What this task involves:
Rewrite the lines of all the records below as a single numbered list, leaving out any blank lines.

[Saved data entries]
--------------------------------
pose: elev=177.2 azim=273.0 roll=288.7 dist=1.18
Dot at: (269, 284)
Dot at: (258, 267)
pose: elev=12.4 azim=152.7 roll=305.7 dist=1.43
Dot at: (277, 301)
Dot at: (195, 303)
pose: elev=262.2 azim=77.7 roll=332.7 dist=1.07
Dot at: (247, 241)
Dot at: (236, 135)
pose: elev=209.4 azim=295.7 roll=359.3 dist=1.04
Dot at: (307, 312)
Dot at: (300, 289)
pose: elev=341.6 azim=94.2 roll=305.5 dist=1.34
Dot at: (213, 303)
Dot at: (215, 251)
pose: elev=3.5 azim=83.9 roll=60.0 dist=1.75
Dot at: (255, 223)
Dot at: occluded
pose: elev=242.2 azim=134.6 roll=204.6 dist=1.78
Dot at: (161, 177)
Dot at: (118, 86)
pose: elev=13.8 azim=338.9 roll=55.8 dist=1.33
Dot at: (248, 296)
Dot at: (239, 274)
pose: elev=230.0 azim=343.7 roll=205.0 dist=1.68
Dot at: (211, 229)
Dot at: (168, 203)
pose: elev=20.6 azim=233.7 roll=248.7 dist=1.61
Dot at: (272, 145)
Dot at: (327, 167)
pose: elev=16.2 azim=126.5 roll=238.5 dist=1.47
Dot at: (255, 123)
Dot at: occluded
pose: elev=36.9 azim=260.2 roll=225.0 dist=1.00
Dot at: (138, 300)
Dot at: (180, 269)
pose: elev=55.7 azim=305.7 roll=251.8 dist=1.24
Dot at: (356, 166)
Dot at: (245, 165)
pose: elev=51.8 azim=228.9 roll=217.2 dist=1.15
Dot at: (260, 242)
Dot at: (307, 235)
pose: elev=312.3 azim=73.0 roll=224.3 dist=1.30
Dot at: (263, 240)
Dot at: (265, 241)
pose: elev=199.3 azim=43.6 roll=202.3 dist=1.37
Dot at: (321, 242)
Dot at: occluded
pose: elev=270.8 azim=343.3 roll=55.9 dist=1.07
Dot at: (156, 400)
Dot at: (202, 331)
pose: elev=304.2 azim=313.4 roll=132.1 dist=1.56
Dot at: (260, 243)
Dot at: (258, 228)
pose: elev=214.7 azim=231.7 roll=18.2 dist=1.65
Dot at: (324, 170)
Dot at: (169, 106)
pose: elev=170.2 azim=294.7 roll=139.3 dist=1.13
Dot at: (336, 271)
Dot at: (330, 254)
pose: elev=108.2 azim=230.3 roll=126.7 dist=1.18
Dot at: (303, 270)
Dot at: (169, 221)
--------------------------------
Finished answer:
1. pose: elev=177.2 azim=273.0 roll=288.7 dist=1.18
2. Dot at: (269, 284)
3. Dot at: (258, 267)
4. pose: elev=12.4 azim=152.7 roll=305.7 dist=1.43
5. Dot at: (277, 301)
6. Dot at: (195, 303)
7. pose: elev=262.2 azim=77.7 roll=332.7 dist=1.07
8. Dot at: (247, 241)
9. Dot at: (236, 135)
10. pose: elev=209.4 azim=295.7 roll=359.3 dist=1.04
11. Dot at: (307, 312)
12. Dot at: (300, 289)
13. pose: elev=341.6 azim=94.2 roll=305.5 dist=1.34
14. Dot at: (213, 303)
15. Dot at: (215, 251)
16. pose: elev=3.5 azim=83.9 roll=60.0 dist=1.75
17. Dot at: (255, 223)
18. Dot at: occluded
19. pose: elev=242.2 azim=134.6 roll=204.6 dist=1.78
20. Dot at: (161, 177)
21. Dot at: (118, 86)
22. pose: elev=13.8 azim=338.9 roll=55.8 dist=1.33
23. Dot at: (248, 296)
24. Dot at: (239, 274)
25. pose: elev=230.0 azim=343.7 roll=205.0 dist=1.68
26. Dot at: (211, 229)
27. Dot at: (168, 203)
28. pose: elev=20.6 azim=233.7 roll=248.7 dist=1.61
29. Dot at: (272, 145)
30. Dot at: (327, 167)
31. pose: elev=16.2 azim=126.5 roll=238.5 dist=1.47
32. Dot at: (255, 123)
33. Dot at: occluded
34. pose: elev=36.9 azim=260.2 roll=225.0 dist=1.00
35. Dot at: (138, 300)
36. Dot at: (180, 269)
37. pose: elev=55.7 azim=305.7 roll=251.8 dist=1.24
38. Dot at: (356, 166)
39. Dot at: (245, 165)
40. pose: elev=51.8 azim=228.9 roll=217.2 dist=1.15
41. Dot at: (260, 242)
42. Dot at: (307, 235)
43. pose: elev=312.3 azim=73.0 roll=224.3 dist=1.30
44. Dot at: (263, 240)
45. Dot at: (265, 241)
46. pose: elev=199.3 azim=43.6 roll=202.3 dist=1.37
47. Dot at: (321, 242)
48. Dot at: occluded
49. pose: elev=270.8 azim=343.3 roll=55.9 dist=1.07
50. Dot at: (156, 400)
51. Dot at: (202, 331)
52. pose: elev=304.2 azim=313.4 roll=132.1 dist=1.56
53. Dot at: (260, 243)
54. Dot at: (258, 228)
55. pose: elev=214.7 azim=231.7 roll=18.2 dist=1.65
56. Dot at: (324, 170)
57. Dot at: (169, 106)
58. pose: elev=170.2 azim=294.7 roll=139.3 dist=1.13
59. Dot at: (336, 271)
60. Dot at: (330, 254)
61. pose: elev=108.2 azim=230.3 roll=126.7 dist=1.18
62. Dot at: (303, 270)
63. Dot at: (169, 221)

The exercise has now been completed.